Looking back at the last year, I feel glad that I made the right decision to come to the U.S. where apart from professional experience I took a deeper insight into my personal life and career goals. Living abroad in a different society with people from diverse ethnicities, regions and religions made me more aware of myself and other people’s perspective about Pakistan and its people. Usually people are faced with mid-age crisis around 30s, and they are unsure of their future and sometimes change their profession to be certain about themselves. I also passed through this phase some time back but now I have realized that I am on the right path as I am very passionate about improving the state of human rights in Pakistan, and I really enjoy doing advocacy-based projects that aim to improve the state of rights. Through this fellowship, my areas of interest have expanded and I feel the need to work on promotion of laws pertaining to countering violent extremism, gender-based violence and promoting peace and harmony in Pakistan.

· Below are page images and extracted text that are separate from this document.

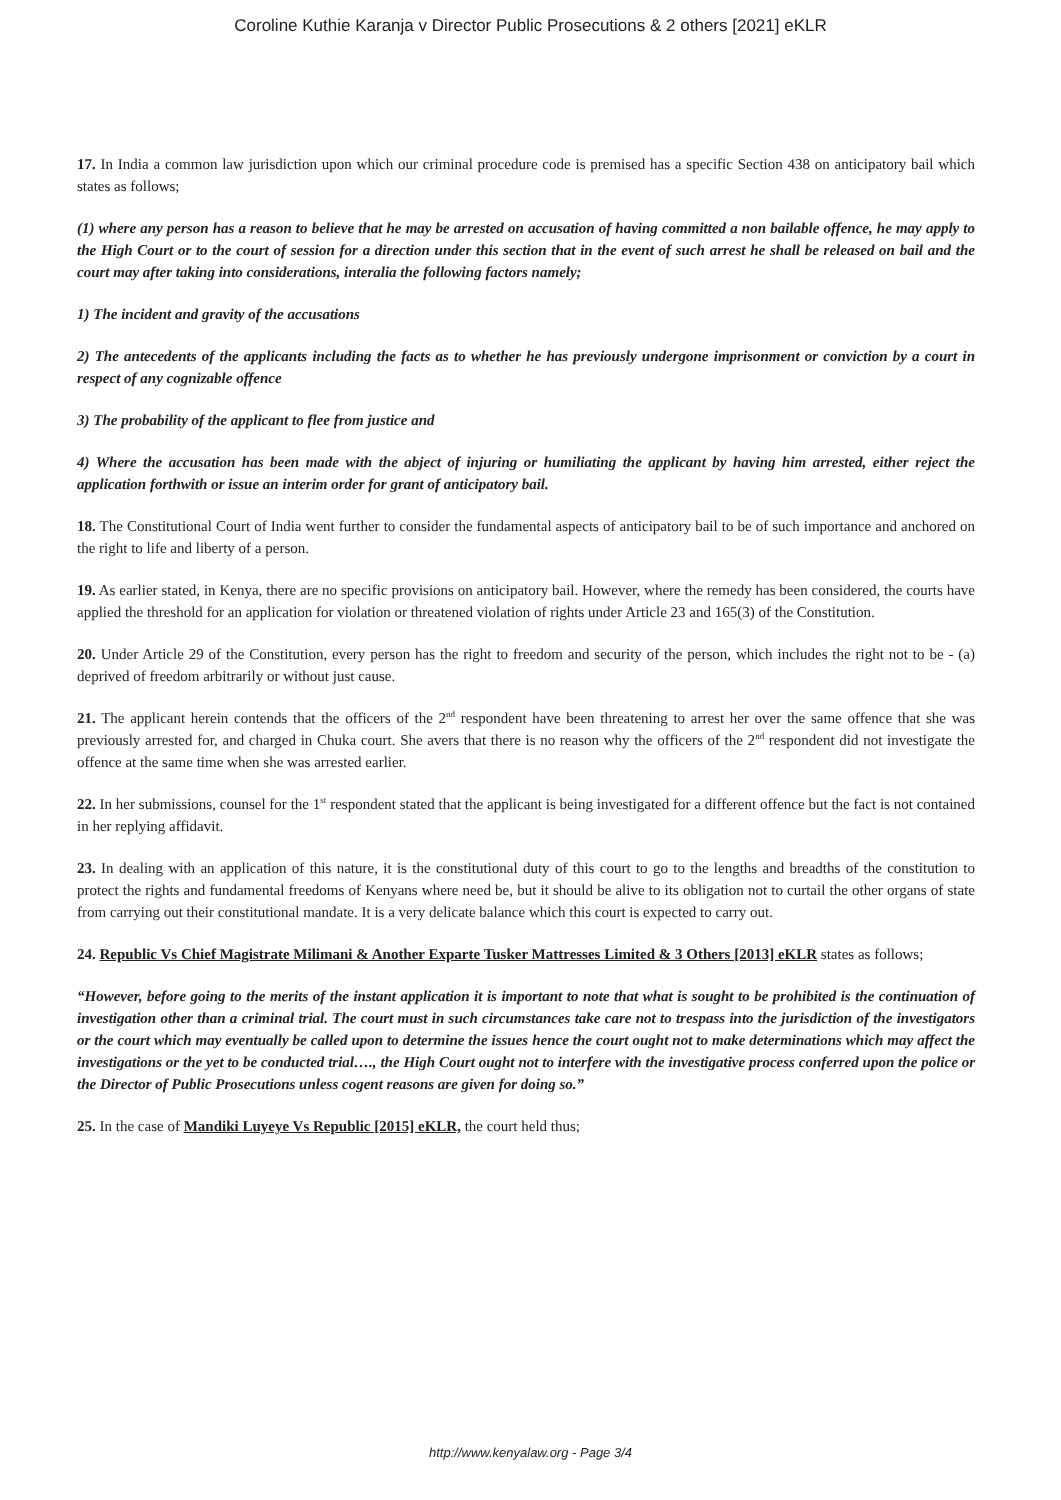Coroline Kuthie Karanja v Director Public Prosecutions & 2 others [2021] eKLR
17. In India a common law jurisdiction upon which our criminal procedure code is premised has a specific Section 438 on anticipatory bail which states as follows;
(1) where any person has a reason to believe that he may be arrested on accusation of having committed a non bailable offence, he may apply to the High Court or to the court of session for a direction under this section that in the event of such arrest he shall be released on bail and the court may after taking into considerations, interalia the following factors namely;
1) The incident and gravity of the accusations
2) The antecedents of the applicants including the facts as to whether he has previously undergone imprisonment or conviction by a court in respect of any cognizable offence
3) The probability of the applicant to flee from justice and
4) Where the accusation has been made with the abject of injuring or humiliating the applicant by having him arrested, either reject the application forthwith or issue an interim order for grant of anticipatory bail.
18. The Constitutional Court of India went further to consider the fundamental aspects of anticipatory bail to be of such importance and anchored on the right to life and liberty of a person.
19. As earlier stated, in Kenya, there are no specific provisions on anticipatory bail. However, where the remedy has been considered, the courts have applied the threshold for an application for violation or threatened violation of rights under Article 23 and 165(3) of the Constitution.
20. Under Article 29 of the Constitution, every person has the right to freedom and security of the person, which includes the right not to be - (a) deprived of freedom arbitrarily or without just cause.
21. The applicant herein contends that the officers of the 2<sup>nd</sup> respondent have been threatening to arrest her over the same offence that she was previously arrested for, and charged in Chuka court. She avers that there is no reason why the officers of the 2<sup>nd</sup> respondent did not investigate the offence at the same time when she was arrested earlier.
22. In her submissions, counsel for the 1<sup>st</sup> respondent stated that the applicant is being investigated for a different offence but the fact is not contained in her replying affidavit.
23. In dealing with an application of this nature, it is the constitutional duty of this court to go to the lengths and breadths of the constitution to protect the rights and fundamental freedoms of Kenyans where need be, but it should be alive to its obligation not to curtail the other organs of state from carrying out their constitutional mandate. It is a very delicate balance which this court is expected to carry out.
24. Republic Vs Chief Magistrate Milimani & Another Exparte Tusker Mattresses Limited & 3 Others [2013] eKLR states as follows;
“However, before going to the merits of the instant application it is important to note that what is sought to be prohibited is the continuation of investigation other than a criminal trial. The court must in such circumstances take care not to trespass into the jurisdiction of the investigators or the court which may eventually be called upon to determine the issues hence the court ought not to make determinations which may affect the investigations or the yet to be conducted trial…., the High Court ought not to interfere with the investigative process conferred upon the police or the Director of Public Prosecutions unless cogent reasons are given for doing so.”
25. In the case of Mandiki Luyeye Vs Republic [2015] eKLR, the court held thus;
http://www.kenyalaw.org - Page 3/4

Two months back, I got a job offer from my previous employer – Free and Fair Election Network (FAFEN), a network of 42 civil society organizations that works to promote reforms in election system and governance structures in Pakistan. I accepted it as I was offered a better position to lead an advocacy-based project which aims to promote voter registration and political rights of women from religious minorities in Pakistan to increase their participation in the electoral process. I also attribute this better employment position to this international experience as it can be seen through my employer’s intention of capitalizing on my professional growth in DC, in terms of fundraising and improving communication channels for greater and effective public outreach.
My country really needs people who can give and implement sustainable and long-term solutions to fix loopholes in the system so that it can become more inclusive, transparent and just. Since brain drain is not the purpose of this fellowship program so I am very excited about going back to Pakistan to share my experiences with my family, friends and colleagues to give them a new perspective about the American people and society. I also used this experience to share ground realities about Pakistan with other people, and remove common misconceptions portrayed by the media. I feel more connected with myself and people around the world because of this professional and cultural exchange, and a much confident person and professional having acquired a different skillset that is going to give me an added advantage in my career.